In particular, the effects of Covid-19 should be completely or nearly wiped from the air, as the price increase is severely held back by a lack of aggregate demand and high unemployment. In reality, however, many economists, who have observed extremely low inflation for a quarter of a century, dare not predict that it will now be otherwise.
I think it will be different, inflation will accelerate in a couple of years, maybe not to 10%, but to 5%. It would not surprise me at all, on the contrary, I would be surprised if inflation did not start to show its ears, “he told Delfi.

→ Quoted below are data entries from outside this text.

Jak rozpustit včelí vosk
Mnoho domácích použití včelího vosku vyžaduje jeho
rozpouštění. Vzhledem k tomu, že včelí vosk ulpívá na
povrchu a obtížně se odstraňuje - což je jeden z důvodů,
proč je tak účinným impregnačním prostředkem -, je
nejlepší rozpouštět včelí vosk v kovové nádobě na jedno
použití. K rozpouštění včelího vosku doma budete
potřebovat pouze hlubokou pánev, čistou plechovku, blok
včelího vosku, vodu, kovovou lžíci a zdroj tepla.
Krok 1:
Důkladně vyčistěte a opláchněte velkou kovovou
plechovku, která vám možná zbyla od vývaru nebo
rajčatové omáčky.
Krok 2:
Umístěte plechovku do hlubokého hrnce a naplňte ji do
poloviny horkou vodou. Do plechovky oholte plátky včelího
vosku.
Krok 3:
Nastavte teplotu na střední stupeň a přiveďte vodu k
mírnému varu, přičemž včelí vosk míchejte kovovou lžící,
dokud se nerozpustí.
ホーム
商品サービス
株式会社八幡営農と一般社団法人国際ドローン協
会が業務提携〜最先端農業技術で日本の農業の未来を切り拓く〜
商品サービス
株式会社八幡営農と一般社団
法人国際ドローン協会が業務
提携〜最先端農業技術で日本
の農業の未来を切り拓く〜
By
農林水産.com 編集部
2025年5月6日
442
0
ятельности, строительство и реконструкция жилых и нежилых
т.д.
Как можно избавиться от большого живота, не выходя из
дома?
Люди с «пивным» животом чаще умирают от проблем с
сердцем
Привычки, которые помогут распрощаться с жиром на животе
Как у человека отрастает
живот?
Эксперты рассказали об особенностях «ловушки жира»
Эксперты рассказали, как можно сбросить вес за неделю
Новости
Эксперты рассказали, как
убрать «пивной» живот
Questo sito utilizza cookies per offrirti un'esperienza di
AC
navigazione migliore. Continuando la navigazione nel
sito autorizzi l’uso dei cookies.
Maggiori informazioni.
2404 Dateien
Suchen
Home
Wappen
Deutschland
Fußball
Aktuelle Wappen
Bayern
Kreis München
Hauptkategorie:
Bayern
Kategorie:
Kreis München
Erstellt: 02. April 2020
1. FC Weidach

According to N. Mačiulis, the growth of the prices of the general basket of goods and services will be slow at first, but the ears of higher inflation will begin to appear on the sidelines: the growth of only some goods and services will accelerate, especially those that tax or disrupt international trade.
“For example, we are now seeing a large increase in the price of a wide range of financial assets as a result of central bank policy, which would not be expensive without the money surplus, euphoria and the formation of bubbles.” Monetary policy also makes real estate more expensive. This wave can extend to goods and services for daily consumption ”, he said.
Swedbank forecasts that inflation in Lithuania will be 1.2% in 2020 and will reach 2.3% and 3% in 2021 and 2022, respectively.
This is more than the official forecasts of the Ministry of Finance or the Bank of Lithuania, in which 1.8 and 1.2 percent are expected in 2021. inflation.
Annual inflation
© Department of Statistics
Point to the counterweight
This year, there has even been a monthly deflation in Lithuania. For example, in November, prices were 0.2 percent. lower than in October, according to the Department of Statistics.
Monthly inflation
© Department of Statistics
Laura Mociūnaitė, a senior economist in the Bank of Lithuania’s Macroeconomics and Forecasts Division, said inflation in the country had declined markedly since the start of the pandemic.
“It is projected to remain low next year at 1.2 percent,” he said. – However, the factors that lead to low inflation will change. This year, inflation was reduced mainly by lower fuel prices due to the fall in oil prices. Fuel prices are expected to stabilize, so next year they will no longer reduce inflation as much as this year.
Low inflation in 2021 will be supported by slower growth in service prices. As uncertainty about future economic developments persists, wage growth is expected to slow significantly next year, easing pressure on service prices. “
Ms Mociūnaitė also explained that the current stimulus monetary and fiscal policies should not lead to a rapid rise in inflation, as they are being applied in a period of declining economic activity and are aimed at reviving and strengthening economic growth.
“The accommodative monetary policy is also in line with the target of an inflation rate close to 2% but slightly lower,” he added.
Laura Mociūnaitė
“Structural factors related to long-term trends should also not accelerate price growth. While anti-globalization processes (such as shortening supply chains) or downsizing of the workforce due to aging society may increase the cost of goods and services in the long term, these processes will be offset by continuous robotization and digitization.
Automated processes, in some cases, allow the workforce to change and allow faster and more efficient production or provision of some services remotely.
Taking into account that these factors will not cause rapid price growth and considering the future course of the pandemic and the actions taken to manage it, the inflation outlook for the next few years will not change significantly, ”said a representative of the Bank of Lithuania.